Al centro del racconto evangelico troviamo Gesù che si prende cura dei discepoli, al loro ritorno dalla predicazione nei villaggi vicini e che si prende cura della grande folla che accorre a lui. Quello di cui ci parla l’evangelista Marco è un Gesù attento alle persone. Gesù si prende cura dei discepoli che vede stanchi e li invita a riposarsi con lui, in disparte. Nei confronti della folla “prova compassione” e rivolge la sua parola che dà conforto e speranza. Più avanti nel racconto offrirà anche il pane.
La segnalazione che Gesù “ebbe compassi0one” alla vista della folla sbandata come un gregge che non ha più un pastore che lo guidi e quanto accade di conseguenza, è importante perché non fa riferimento tanto a una semplice reazione emotiva di Gesù, forte, ma superficiale, di breve durata (come sono spesso i nostri sentimenti di compassione), ma un profondo sconvolgimento di Gesù, uno sconvolgimento “viscerale” di fronte a quello che vede. «Questo verbo unico (=essere preso alle viscere) esprime tutta la missione di Gesù. Nelle Scritture questo verbo (…splanghnizestai) viene usato quasi esclusivamente per Dio e rende il suo sentimento materno di compassione davanti a chi è vittima nella storia. Anche ciò che un uomo sente nelle sue viscere coincide con ciò che freme come pietà e misericordia nelle viscere di Dio. Il racconto evangelico testimonia che l’attributo divino della misericordia (rakhamin…) è entrato nella storia nella persona di Gesù»[1].

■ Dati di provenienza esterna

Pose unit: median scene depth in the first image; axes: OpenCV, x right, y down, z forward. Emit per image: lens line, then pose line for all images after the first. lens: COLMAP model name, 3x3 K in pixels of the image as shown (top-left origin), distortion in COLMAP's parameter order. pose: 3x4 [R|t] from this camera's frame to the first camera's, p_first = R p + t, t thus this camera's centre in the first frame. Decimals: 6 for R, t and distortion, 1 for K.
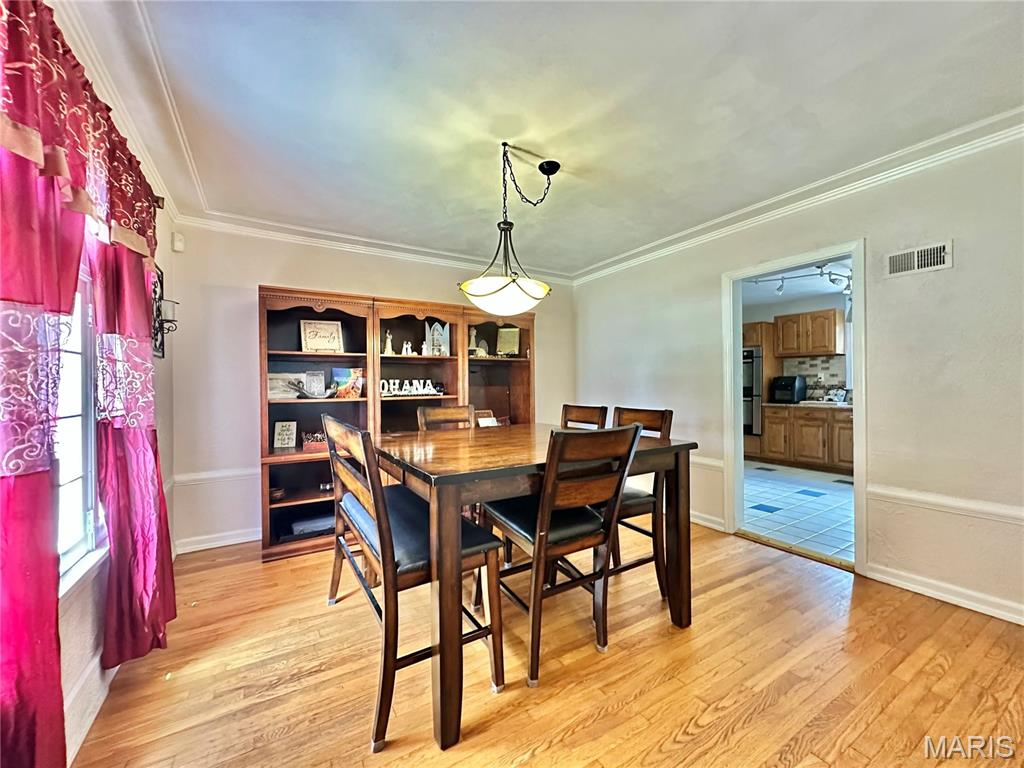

Nella preghiera che ci ha introdotto all’ascolto della parola di Dio abbiamo chiesto al Padre di «gustare nella parola e nel pane di vita la presenza del suo Figlio, perché riconosciamo in lui il vero profeta e pastore, che ci guida alle sorgenti della vita eterna». Se non vogliamo che la richiesta sia solo un esercizio verbale, ma si realizzi nella nostra vita lasciamoci guardare dal Signore con quella compassione di cui lui solo è capace e accogliamo il suo invito a riposare in disparte, con Lui, già a partire da questa eucaristia. Consentiamo al Signore di “ri-posarci”, di collocarci in una posizione nuova riguardo a noi stessi, al modo con cui conduciamo la nostra vita, ci occupiamo delle tante cose che riempiono le nostre giornate, viviamo il rapporto con Dio, le relazioni con le persone.
Proprio riguardo alle relazioni con le persone l’apostolo Paolo nella seconda lettura, ci dice che Gesù abbatte i muri che separano, dividono, creano inimicizia, per creare rapporti nuovi, di riconciliazione, di comunicazione. Sono proprio le nostre relazioni che spesso ci affaticano, appesantiscono il nostro cuore e amareggiano i nostri giorni, ci fanno sentire un po’ allo sbando.
Se in questo momento della nostra vita ci sentiamo affaticati e delusi per qualche nostra relazione ferita, accogliamo l’invito di Gesù e consentiamo a lui di eliminare dal nostro cuore tutto ciò che innalza barriere e divide.uesi sentimenti, pensieri, proprositi
[1] B. STANDAERT, Marco vangelo di una notte, vangelo per la vita II, EDB 2011, 379.